> [Extracted records]:
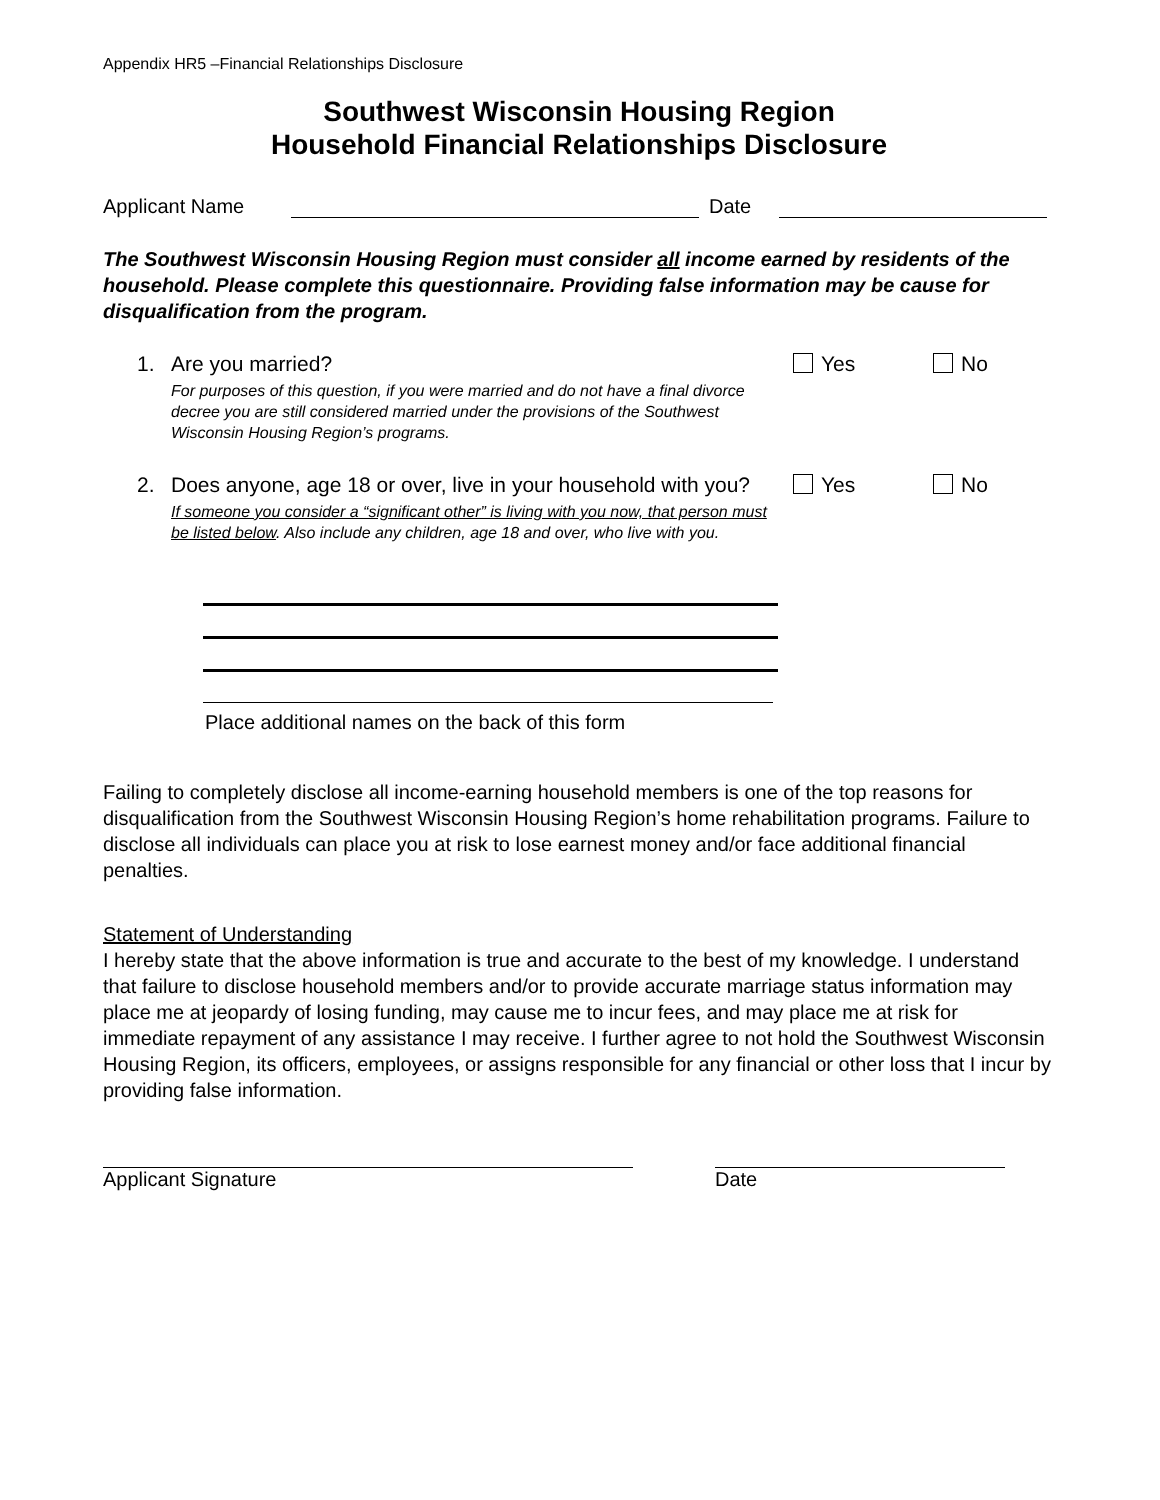Appendix HR5 –Financial Relationships Disclosure
Southwest Wisconsin Housing Region
Household Financial Relationships Disclosure
Applicant Name Date
The Southwest Wisconsin Housing Region must consider all income earned by residents of the household. Please complete this questionnaire. Providing false information may be cause for disqualification from the program.
1. Are you married?
For purposes of this question, if you were married and do not have a final divorce decree you are still considered married under the provisions of the Southwest Wisconsin Housing Region’s programs.
Yes No
2. Does anyone, age 18 or over, live in your household with you?
If someone you consider a “significant other” is living with you now, that person must be listed below. Also include any children, age 18 and over, who live with you.
Yes No
Place additional names on the back of this form
Failing to completely disclose all income-earning household members is one of the top reasons for disqualification from the Southwest Wisconsin Housing Region’s home rehabilitation programs. Failure to disclose all individuals can place you at risk to lose earnest money and/or face additional financial penalties.
Statement of Understanding
I hereby state that the above information is true and accurate to the best of my knowledge. I understand that failure to disclose household members and/or to provide accurate marriage status information may place me at jeopardy of losing funding, may cause me to incur fees, and may place me at risk for immediate repayment of any assistance I may receive. I further agree to not hold the Southwest Wisconsin Housing Region, its officers, employees, or assigns responsible for any financial or other loss that I incur by providing false information.
Applicant Signature Date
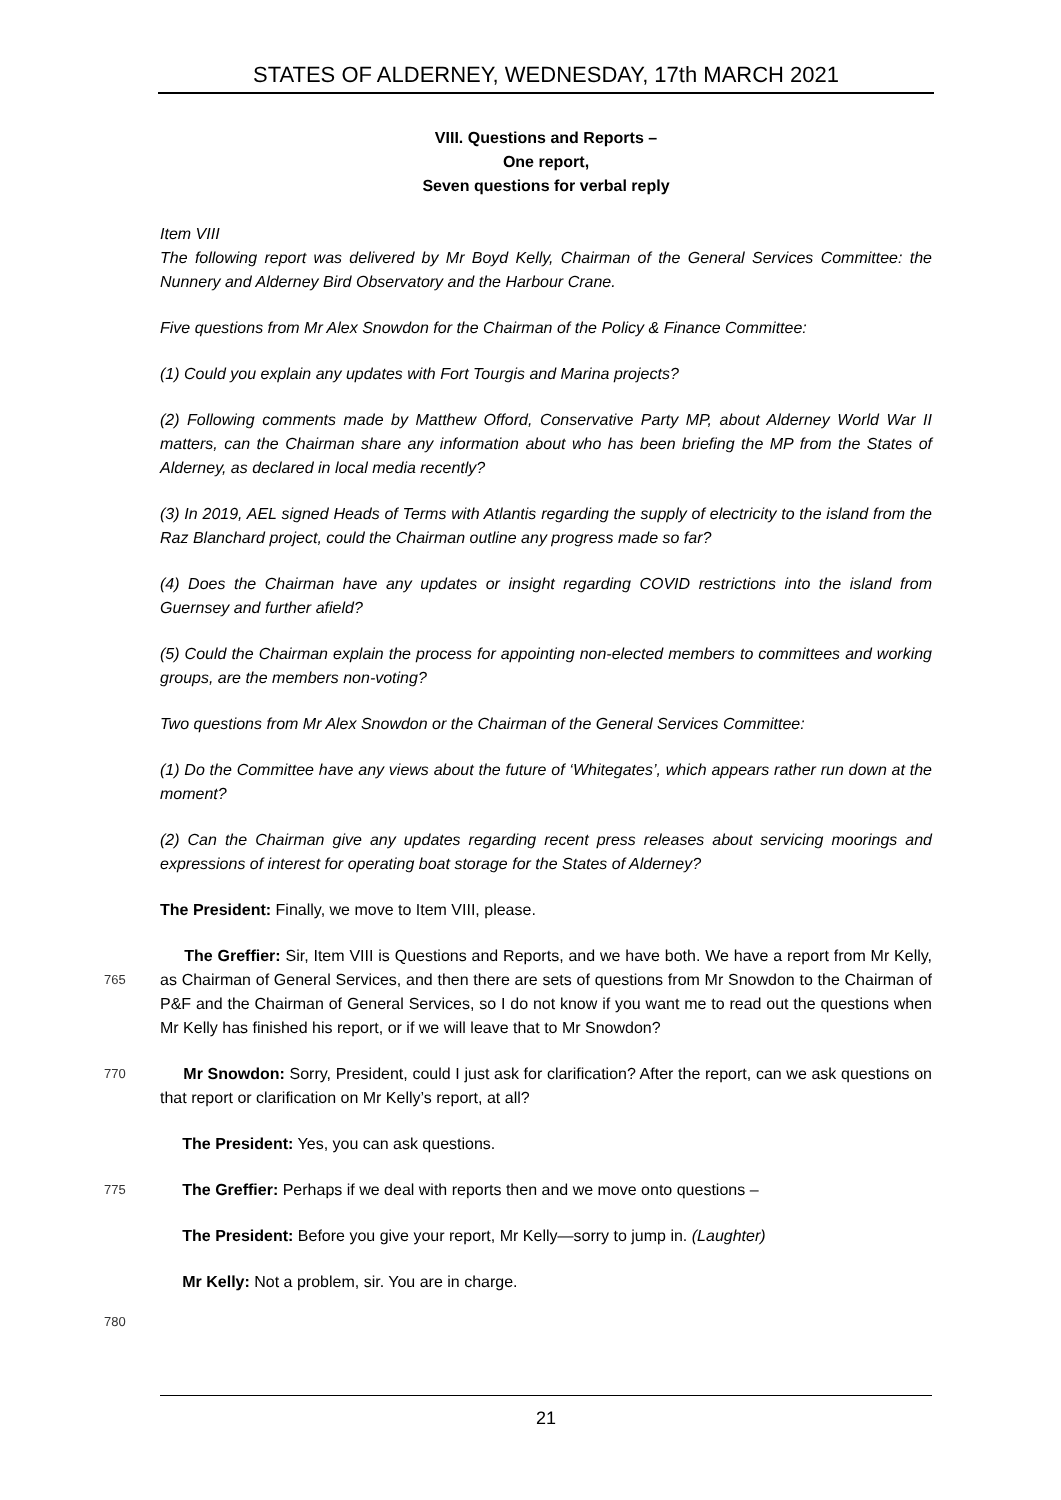STATES OF ALDERNEY, WEDNESDAY, 17th MARCH 2021
VIII. Questions and Reports –
One report,
Seven questions for verbal reply
Item VIII
The following report was delivered by Mr Boyd Kelly, Chairman of the General Services Committee: the Nunnery and Alderney Bird Observatory and the Harbour Crane.
Five questions from Mr Alex Snowdon for the Chairman of the Policy & Finance Committee:
(1) Could you explain any updates with Fort Tourgis and Marina projects?
(2) Following comments made by Matthew Offord, Conservative Party MP, about Alderney World War II matters, can the Chairman share any information about who has been briefing the MP from the States of Alderney, as declared in local media recently?
(3) In 2019, AEL signed Heads of Terms with Atlantis regarding the supply of electricity to the island from the Raz Blanchard project, could the Chairman outline any progress made so far?
(4) Does the Chairman have any updates or insight regarding COVID restrictions into the island from Guernsey and further afield?
(5) Could the Chairman explain the process for appointing non-elected members to committees and working groups, are the members non-voting?
Two questions from Mr Alex Snowdon or the Chairman of the General Services Committee:
(1) Do the Committee have any views about the future of ‘Whitegates’, which appears rather run down at the moment?
(2) Can the Chairman give any updates regarding recent press releases about servicing moorings and expressions of interest for operating boat storage for the States of Alderney?
The President: Finally, we move to Item VIII, please.
The Greffier: Sir, Item VIII is Questions and Reports, and we have both. We have a report
765
from Mr Kelly, as Chairman of General Services, and then there are sets of questions from Mr Snowdon to the Chairman of P&F and the Chairman of General Services, so I do not know if you want me to read out the questions when Mr Kelly has finished his report, or if we will leave that to Mr Snowdon?
770 Mr Snowdon: Sorry, President, could I just ask for clarification? After the report, can we ask questions on that report or clarification on Mr Kelly’s report, at all?
The President: Yes, you can ask questions.
775 The Greffier: Perhaps if we deal with reports then and we move onto questions –
The President: Before you give your report, Mr Kelly—sorry to jump in. (Laughter)
Mr Kelly: Not a problem, sir. You are in charge.
780
21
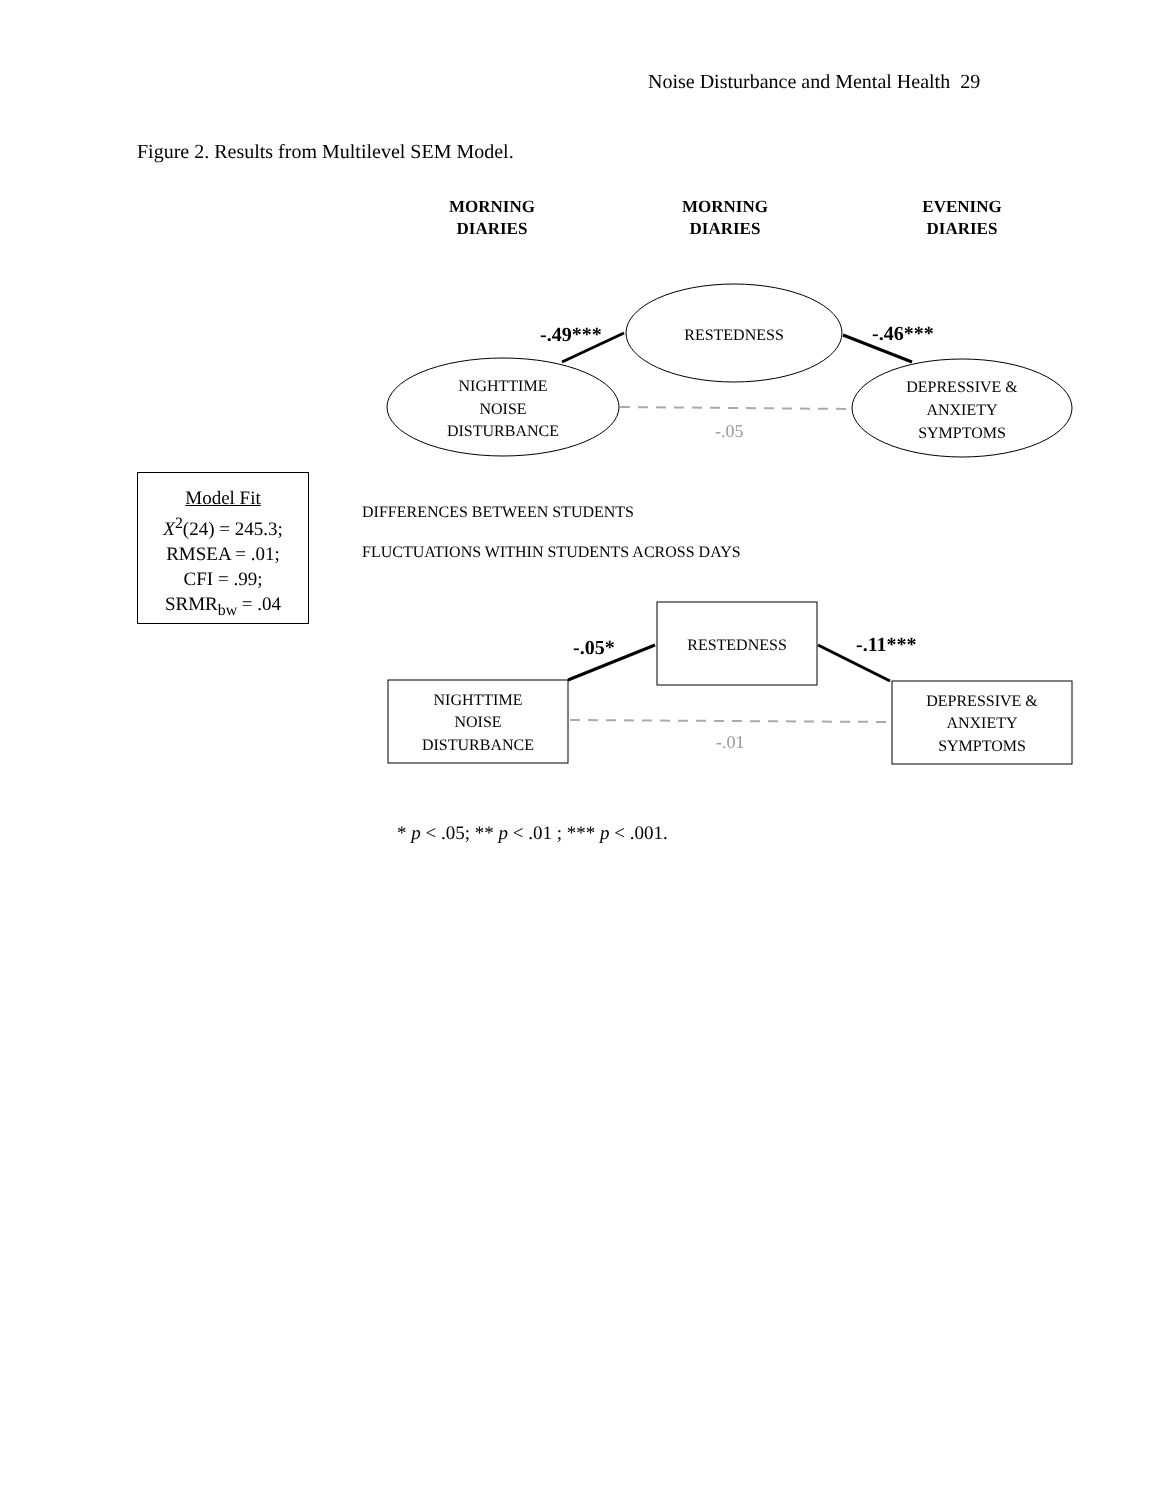Noise Disturbance and Mental Health 29
Figure 2. Results from Multilevel SEM Model.
MORNING
DIARIES
MORNING
DIARIES
EVENING
DIARIES
RESTEDNESS
NIGHTTIME
NOISE
DISTURBANCE
DEPRESSIVE &
ANXIETY
SYMPTOMS
-.49***
-.46***
-.05
DIFFERENCES BETWEEN STUDENTS
FLUCTUATIONS WITHIN STUDENTS ACROSS DAYS
RESTEDNESS
NIGHTTIME
NOISE
DISTURBANCE
DEPRESSIVE &
ANXIETY
SYMPTOMS
-.05*
-.11***
-.01
Model Fit
X<sup>2</sup>(24) = 245.3;
RMSEA = .01;
CFI = .99;
SRMR<sub>bw</sub> = .04
* p < .05; ** p < .01 ; *** p < .001.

> [REQUIREMENT]: Your task is to copy every line in the entries that holds the string "information".

> [EXPECTED OUTPUT]:
The Southwest Wisconsin Housing Region must consider all income earned by residents of the household. Please complete this questionnaire. Providing false information may be cause for disqualification from the program.
I hereby state that the above information is true and accurate to the best of my knowledge. I understand that failure to disclose household members and/or to provide accurate marriage status information may place me at jeopardy of losing funding, may cause me to incur fees, and may place me at risk for immediate repayment of any assistance I may receive. I further agree to not hold the Southwest Wisconsin Housing Region, its officers, employees, or assigns responsible for any financial or other loss that I incur by providing false information.
(2) Following comments made by Matthew Offord, Conservative Party MP, about Alderney World War II matters, can the Chairman share any information about who has been briefing the MP from the States of Alderney, as declared in local media recently?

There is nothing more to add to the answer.